Come nell’intervallo tra il primo e il secondo tempo dei film trasmessi in televisione, ecco l’interruzione pubblicitaria della nomina dei vertici della Rai. Secondo i rituali della sbeffeggiata ma sempiterna legge Gasparri. Il primo capitolo della messa pagana si è compiuto con l’elezione dei sette componenti del nuovo consiglio di amministrazione da parte della commissione parlamentare di vigilanza. Seguono ora i due di emanazione governativa, tra i quali si colloca il nome del presidente, che diverrà effettivo con il parere reso dalla stessa commissione di vigilanza. Ed è atteso il Godot del rito, vale a dire il direttore generale, al quale saranno attribuiti a legge approvata i poteri dell’amministratore delegato: il fiore all’occhiello della (contro)riforma renziana.
Il tutto dovrebbe consumarsi in un baleno. A quanto si sussurra e si grida, il predestinato Ad è Antonio Campo Dall’Orto, MTVItalia-Telecom Italia-La7-Viacom-Leopolda. Chissà chi lo sa. Il totonomine sulla presidenza indicherebbe una donna, secondo una vulgata assai edulcorata della parità di genere: scoperta a giorni alterni, possibilmente dove il potere si affievolisce. Quanto ai volti dei neo-amministratori, il bon ton impone una prudente attesa, pur scorgendo professionalità collaudate e un brillante “guru” dei media, Carlo Freccero.
Non a caso votato da 5Stelle e da Sinistra, ecologia e libertà. Purtroppo, non ce l’ha fatta Ferruccio De Bortoli, suggerito -in limine- dalla minoranza piddina ad un partito piuttosto ostile verso gli eretici, tra le cui fila è finito persino l’ex direttore del Corriere della sera, a causa forse di qualche editoriale non allineato. Quanto è accaduto, però, non va valutato come se fosse un Talent. Il giudizio negativo prescinde dalla qualità dei singoli. Il meccanismo di nomina è desueto, ingiallito e tale da rendere inesorabilmente “minore” il medesimo organismo consiliare. Il baricentro si è spostato nettamente verso la parte “fiduciaria” del governo: un capo azienda con molti galloni, ma privo di una missione. Appunto.

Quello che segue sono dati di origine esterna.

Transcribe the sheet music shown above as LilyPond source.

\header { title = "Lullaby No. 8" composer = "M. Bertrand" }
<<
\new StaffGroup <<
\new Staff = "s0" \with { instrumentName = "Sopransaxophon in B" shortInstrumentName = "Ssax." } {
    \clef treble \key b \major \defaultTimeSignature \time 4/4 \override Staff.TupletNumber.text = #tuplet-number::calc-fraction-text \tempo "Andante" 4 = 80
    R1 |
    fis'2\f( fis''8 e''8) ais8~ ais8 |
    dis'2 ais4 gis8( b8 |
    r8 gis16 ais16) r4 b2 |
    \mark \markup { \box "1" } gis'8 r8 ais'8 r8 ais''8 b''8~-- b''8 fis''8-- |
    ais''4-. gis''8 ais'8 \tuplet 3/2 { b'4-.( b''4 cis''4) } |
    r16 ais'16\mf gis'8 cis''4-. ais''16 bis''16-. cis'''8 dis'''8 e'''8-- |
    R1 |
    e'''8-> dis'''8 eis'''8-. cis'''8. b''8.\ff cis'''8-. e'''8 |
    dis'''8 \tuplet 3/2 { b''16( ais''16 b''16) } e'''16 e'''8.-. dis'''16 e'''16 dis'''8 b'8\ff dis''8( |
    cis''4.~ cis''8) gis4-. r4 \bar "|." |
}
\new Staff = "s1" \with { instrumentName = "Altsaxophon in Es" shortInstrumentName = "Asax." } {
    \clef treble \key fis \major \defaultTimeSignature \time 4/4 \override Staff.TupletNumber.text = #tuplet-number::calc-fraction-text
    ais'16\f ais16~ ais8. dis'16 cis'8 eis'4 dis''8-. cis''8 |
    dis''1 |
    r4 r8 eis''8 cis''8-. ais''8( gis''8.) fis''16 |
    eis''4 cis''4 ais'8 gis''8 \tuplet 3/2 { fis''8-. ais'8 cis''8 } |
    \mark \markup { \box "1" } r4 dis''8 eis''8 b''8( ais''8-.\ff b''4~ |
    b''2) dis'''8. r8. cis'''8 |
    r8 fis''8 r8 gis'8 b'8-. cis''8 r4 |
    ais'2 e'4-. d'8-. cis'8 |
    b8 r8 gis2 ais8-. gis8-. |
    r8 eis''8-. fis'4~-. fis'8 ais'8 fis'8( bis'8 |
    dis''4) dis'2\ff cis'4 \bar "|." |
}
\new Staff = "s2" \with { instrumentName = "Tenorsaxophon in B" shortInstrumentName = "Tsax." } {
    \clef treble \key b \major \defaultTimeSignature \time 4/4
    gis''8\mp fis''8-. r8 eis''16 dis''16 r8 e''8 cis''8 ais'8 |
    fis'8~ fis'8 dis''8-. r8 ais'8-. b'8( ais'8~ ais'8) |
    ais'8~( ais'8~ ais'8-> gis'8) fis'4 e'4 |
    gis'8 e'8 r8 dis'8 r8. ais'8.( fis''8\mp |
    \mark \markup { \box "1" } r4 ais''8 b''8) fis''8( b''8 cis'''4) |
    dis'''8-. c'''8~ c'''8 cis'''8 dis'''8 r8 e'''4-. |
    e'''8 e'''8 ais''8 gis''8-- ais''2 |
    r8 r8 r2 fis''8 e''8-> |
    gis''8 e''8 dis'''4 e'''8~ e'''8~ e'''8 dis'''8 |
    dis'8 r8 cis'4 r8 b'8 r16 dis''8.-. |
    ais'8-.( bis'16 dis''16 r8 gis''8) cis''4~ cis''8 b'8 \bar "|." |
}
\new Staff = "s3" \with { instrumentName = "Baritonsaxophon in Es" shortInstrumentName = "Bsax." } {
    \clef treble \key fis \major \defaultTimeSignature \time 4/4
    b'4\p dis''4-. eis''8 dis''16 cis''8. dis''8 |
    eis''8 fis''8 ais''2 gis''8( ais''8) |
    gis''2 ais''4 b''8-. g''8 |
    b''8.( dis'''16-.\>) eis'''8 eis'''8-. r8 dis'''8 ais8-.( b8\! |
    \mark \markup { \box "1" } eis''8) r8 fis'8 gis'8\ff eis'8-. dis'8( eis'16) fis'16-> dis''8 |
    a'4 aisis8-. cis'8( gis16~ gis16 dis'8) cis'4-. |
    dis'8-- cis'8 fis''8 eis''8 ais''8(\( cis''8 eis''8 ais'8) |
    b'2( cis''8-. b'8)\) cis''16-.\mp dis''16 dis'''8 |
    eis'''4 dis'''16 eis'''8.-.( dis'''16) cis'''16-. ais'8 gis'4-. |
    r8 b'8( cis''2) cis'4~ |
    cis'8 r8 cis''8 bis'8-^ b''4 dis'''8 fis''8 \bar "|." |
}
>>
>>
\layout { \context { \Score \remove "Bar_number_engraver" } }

L’incredibile e ingiusto destino che tocca al servizio pubblico sta proprio in tale astrusa contraddizione: mano dura, conduzione di impresa, gerarchia accorciata, ma non si sa per fare che. Freccero ha subito parlato della necessità di valorizzare l’informazione e la fiction. Come? Con il piano del direttore generale uscente Gubitosi o con un progetto coraggioso e creativo? Cinema e audiovisivo italiani ed europei o semplice messa in onda di serie americane (pur intriganti e di eccellente fattura)? E Il rapporto con Cinecittà, vero tesoro italiano gestito oggi in maniera discutibile? Il discorso si potrebbe allargare a numerosi aspetti che attengono al senso e all’attualità di un servizio pubblico-bene comune nell’era digitale. I nomi –dunque- andavano immaginarti, al di là delle casacche politiche, sulla base di un progetto. Che non pare al momento esistere. A meno che non sia tenuto nascosto. L’urgenza di una strategia non è un bisogno teoretico, bensì un obbligo dettato dall’imminente scadenza della convenzione con lo stato. Purtroppo, hanno vinto la conservazione, il viaggio all’indietro nel tempo: il trionfo della lottizzazione perfetta. I partiti in Rai sono di più, non di meno.
Un flop di governo e maggioranza, che in nobile sinergia hanno buttato al vento elaborazioni e proposte venute da parti significative della comunità mediatica. Non per fretta, ma per scelta: il passaggio dal servizio pubblico ad un’azienda governativa di relativa importanza.